TEXT FOR ANALYSIS ::

Alleviating Distribution Shift in Synthetic Data for Machine Translation Quality Estimation
This work addresses data scarcity for machine translation quality estimation, which is crucial for developing reward models in translation tasks, though it appears incremental as it builds on existing synthetic data methods.
The paper tackles the problem of distribution shift in synthetic data for machine translation quality estimation by introducing DCSQE, a framework that uses constrained beam search and diverse generation models to align pseudo and real translations, resulting in outperforming state-of-the-art baselines like CometKiwi in supervised and unsupervised settings.
Quality Estimation (QE) models evaluate the quality of machine translations without reference translations, serving as the reward models for the translation task. Due to the data scarcity, synthetic data generation has emerged as a promising solution. However, synthetic QE data often suffers from distribution shift, which can manifest as discrepancies between pseudo and real translations, or in pseudo labels that do not align with human preferences. To tackle this issue, we introduce DCSQE, a novel framework for alleviating distribution shift in synthetic QE data. To reduce the difference between pseudo and real translations, we employ the constrained beam search algorithm and enhance translation diversity through the use of distinct generation models. DCSQE uses references, i.e., translation supervision signals, to guide both the generation and annotation processes, enhancing the quality of token-level labels. DCSQE further identifies the shortest phrase covering consecutive error tokens, mimicking human annotation behavior, to assign the final phrase-level labels. Specially, we underscore that the translation model can not annotate translations of itself accurately. Extensive experiments demonstrate that DCSQE outperforms SOTA baselines like CometKiwi in both supervised and unsupervised settings. Further analysis offers insights into synthetic data generation that could benefit reward models for other tasks. The code is available at https://github.com/NJUNLP/njuqe.

INFORMATION ::
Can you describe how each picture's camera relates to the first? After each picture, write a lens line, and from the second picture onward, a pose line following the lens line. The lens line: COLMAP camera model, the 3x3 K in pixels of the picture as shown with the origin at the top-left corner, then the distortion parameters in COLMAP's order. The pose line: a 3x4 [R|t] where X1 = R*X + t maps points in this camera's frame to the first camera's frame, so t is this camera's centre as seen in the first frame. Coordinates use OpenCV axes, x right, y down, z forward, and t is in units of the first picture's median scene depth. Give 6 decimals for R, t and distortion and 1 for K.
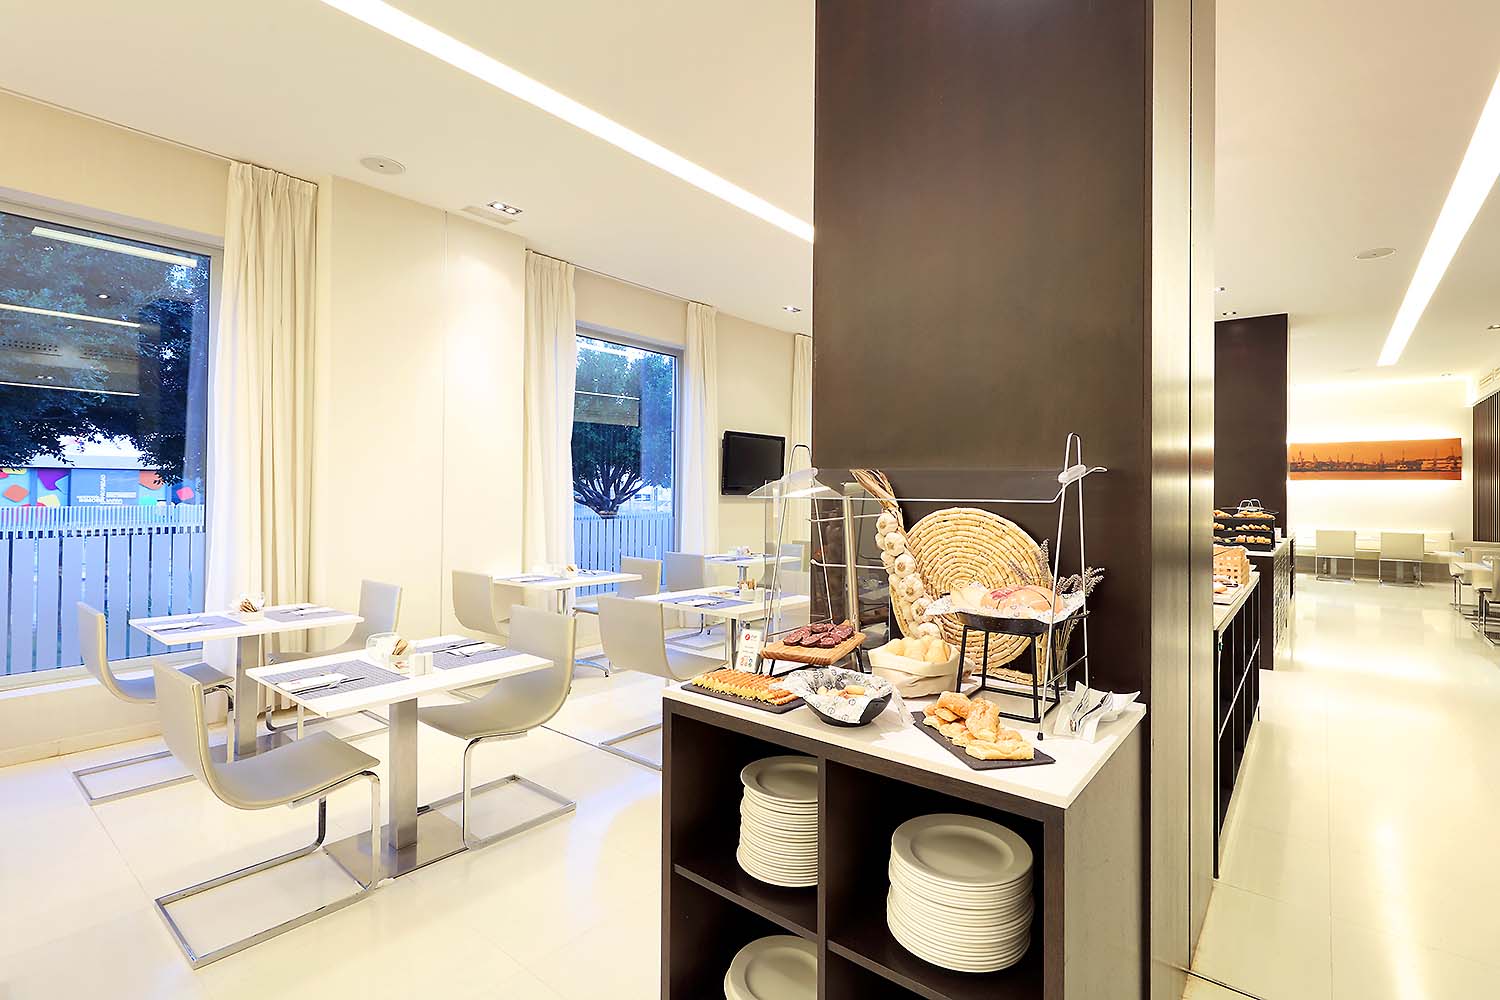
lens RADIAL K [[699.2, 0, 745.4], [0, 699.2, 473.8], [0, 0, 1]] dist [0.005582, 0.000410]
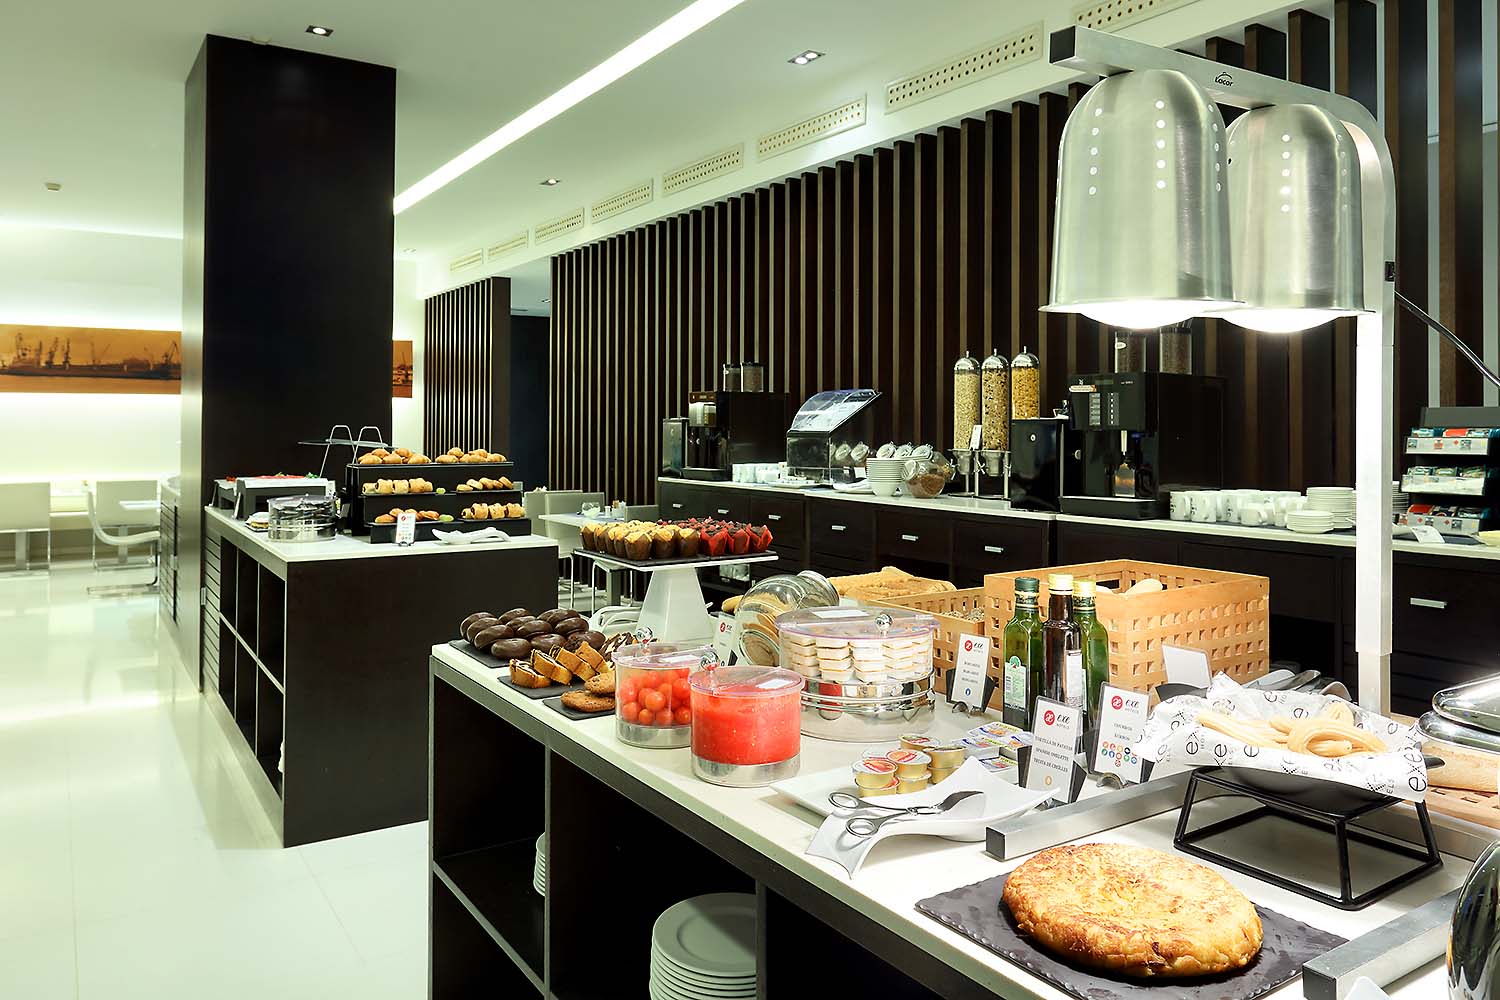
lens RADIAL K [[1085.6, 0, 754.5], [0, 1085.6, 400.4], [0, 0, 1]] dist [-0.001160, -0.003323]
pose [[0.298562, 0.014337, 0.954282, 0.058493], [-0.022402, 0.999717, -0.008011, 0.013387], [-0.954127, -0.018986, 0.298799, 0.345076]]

* * *

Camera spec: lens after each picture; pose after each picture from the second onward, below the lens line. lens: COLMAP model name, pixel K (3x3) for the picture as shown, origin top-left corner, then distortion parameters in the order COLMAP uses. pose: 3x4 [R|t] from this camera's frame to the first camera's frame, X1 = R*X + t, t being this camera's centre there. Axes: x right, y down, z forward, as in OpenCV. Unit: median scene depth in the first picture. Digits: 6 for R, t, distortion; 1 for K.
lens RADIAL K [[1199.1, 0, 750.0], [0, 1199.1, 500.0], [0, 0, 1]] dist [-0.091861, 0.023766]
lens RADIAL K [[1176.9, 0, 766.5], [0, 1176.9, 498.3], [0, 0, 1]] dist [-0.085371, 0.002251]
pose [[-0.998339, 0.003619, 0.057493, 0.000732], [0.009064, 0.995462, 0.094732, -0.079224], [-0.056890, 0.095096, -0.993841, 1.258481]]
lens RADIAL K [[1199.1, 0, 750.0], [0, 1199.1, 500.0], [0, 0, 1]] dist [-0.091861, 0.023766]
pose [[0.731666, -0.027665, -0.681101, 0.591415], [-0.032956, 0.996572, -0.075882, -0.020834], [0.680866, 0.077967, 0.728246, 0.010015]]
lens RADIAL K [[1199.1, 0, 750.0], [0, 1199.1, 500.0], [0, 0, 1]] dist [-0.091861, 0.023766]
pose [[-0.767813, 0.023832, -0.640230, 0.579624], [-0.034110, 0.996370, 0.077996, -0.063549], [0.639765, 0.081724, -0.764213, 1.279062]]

EXERCISE INSTRUCTIONS ::
• A. Check each statement against the text on synthetic data for translation quality estimation. For each, answer yes or no and quote the words of the text that decide it.
(i) Quality estimation models need reference translations to judge how good a machine translation is.
(ii) DCSQE uses distinct generation models to make translations more diverse.
(iii) A translation model can accurately annotate its own translations.
• B. According to the text on synthetic data for translation quality estimation, why does DCSQE identify the shortest phrase covering consecutive error tokens?
• C. Reproduce the part of the text on synthetic data for translation quality estimation from "Alleviating Distribution Shift in Synthetic Data" to "in supervised and unsupervised settings.".

ANSWER LIST ::
• A.
(i) No: "Quality Estimation (QE) models evaluate the quality of machine translations without reference translations"
(ii) Yes: "enhance translation diversity through the use of distinct generation models"
(iii) No: "the translation model can not annotate translations of itself accurately"

• B. DCSQE identifies the shortest phrase covering consecutive error tokens to mimic how humans annotate. It uses those phrases to assign the final phrase-level labels.

• C.
Alleviating Distribution Shift in Synthetic Data for Machine Translation Quality Estimation
This work addresses data scarcity for machine translation quality estimation, which is crucial for developing reward models in translation tasks, though it appears incremental as it builds on existing synthetic data methods.
The paper tackles the problem of distribution shift in synthetic data for machine translation quality estimation by introducing DCSQE, a framework that uses constrained beam search and diverse generation models to align pseudo and real translations, resulting in outperforming state-of-the-art baselines like CometKiwi in supervised and unsupervised settings.